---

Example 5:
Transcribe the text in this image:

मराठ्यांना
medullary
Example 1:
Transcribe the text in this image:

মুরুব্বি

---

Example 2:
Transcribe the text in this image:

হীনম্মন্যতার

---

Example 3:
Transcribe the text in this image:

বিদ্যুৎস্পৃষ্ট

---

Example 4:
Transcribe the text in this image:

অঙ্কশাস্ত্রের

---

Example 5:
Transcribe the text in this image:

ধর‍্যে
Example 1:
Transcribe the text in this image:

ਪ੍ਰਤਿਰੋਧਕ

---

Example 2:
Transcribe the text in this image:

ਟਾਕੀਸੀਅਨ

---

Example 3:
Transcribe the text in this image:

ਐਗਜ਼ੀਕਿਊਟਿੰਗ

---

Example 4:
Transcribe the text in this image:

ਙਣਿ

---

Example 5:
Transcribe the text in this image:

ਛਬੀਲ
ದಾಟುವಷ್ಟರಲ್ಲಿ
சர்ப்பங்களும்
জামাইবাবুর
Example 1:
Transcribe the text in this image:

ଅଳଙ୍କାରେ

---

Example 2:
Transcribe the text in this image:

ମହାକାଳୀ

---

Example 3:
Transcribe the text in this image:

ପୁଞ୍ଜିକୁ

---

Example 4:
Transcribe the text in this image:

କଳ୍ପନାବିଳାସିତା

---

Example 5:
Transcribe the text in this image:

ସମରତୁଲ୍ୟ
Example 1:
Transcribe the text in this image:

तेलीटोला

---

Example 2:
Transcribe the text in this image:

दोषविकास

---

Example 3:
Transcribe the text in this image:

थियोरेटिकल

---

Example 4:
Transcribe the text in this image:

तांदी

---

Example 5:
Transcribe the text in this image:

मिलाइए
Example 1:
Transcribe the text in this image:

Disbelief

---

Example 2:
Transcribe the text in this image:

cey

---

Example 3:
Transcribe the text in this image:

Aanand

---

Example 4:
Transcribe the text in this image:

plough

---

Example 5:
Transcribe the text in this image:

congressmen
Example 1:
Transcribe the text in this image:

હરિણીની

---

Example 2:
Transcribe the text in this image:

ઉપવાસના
-------
__What you have to do__.
Repeat the material above precisely.

__The answer__.
---

Example 5:
Transcribe the text in this image:

मराठ्यांना
medullary
Example 1:
Transcribe the text in this image:

মুরুব্বি

---

Example 2:
Transcribe the text in this image:

হীনম্মন্যতার

---

Example 3:
Transcribe the text in this image:

বিদ্যুৎস্পৃষ্ট

---

Example 4:
Transcribe the text in this image:

অঙ্কশাস্ত্রের

---

Example 5:
Transcribe the text in this image:

ধর‍্যে
Example 1:
Transcribe the text in this image:

ਪ੍ਰਤਿਰੋਧਕ

---

Example 2:
Transcribe the text in this image:

ਟਾਕੀਸੀਅਨ

---

Example 3:
Transcribe the text in this image:

ਐਗਜ਼ੀਕਿਊਟਿੰਗ

---

Example 4:
Transcribe the text in this image:

ਙਣਿ

---

Example 5:
Transcribe the text in this image:

ਛਬੀਲ
ದಾಟುವಷ್ಟರಲ್ಲಿ
சர்ப்பங்களும்
জামাইবাবুর
Example 1:
Transcribe the text in this image:

ଅଳଙ୍କାରେ

---

Example 2:
Transcribe the text in this image:

ମହାକାଳୀ

---

Example 3:
Transcribe the text in this image:

ପୁଞ୍ଜିକୁ

---

Example 4:
Transcribe the text in this image:

କଳ୍ପନାବିଳାସିତା

---

Example 5:
Transcribe the text in this image:

ସମରତୁଲ୍ୟ
Example 1:
Transcribe the text in this image:

तेलीटोला

---

Example 2:
Transcribe the text in this image:

दोषविकास

---

Example 3:
Transcribe the text in this image:

थियोरेटिकल

---

Example 4:
Transcribe the text in this image:

तांदी

---

Example 5:
Transcribe the text in this image:

मिलाइए
Example 1:
Transcribe the text in this image:

Disbelief

---

Example 2:
Transcribe the text in this image:

cey

---

Example 3:
Transcribe the text in this image:

Aanand

---

Example 4:
Transcribe the text in this image:

plough

---

Example 5:
Transcribe the text in this image:

congressmen
Example 1:
Transcribe the text in this image:

હરિણીની

---

Example 2:
Transcribe the text in this image:

ઉપવાસના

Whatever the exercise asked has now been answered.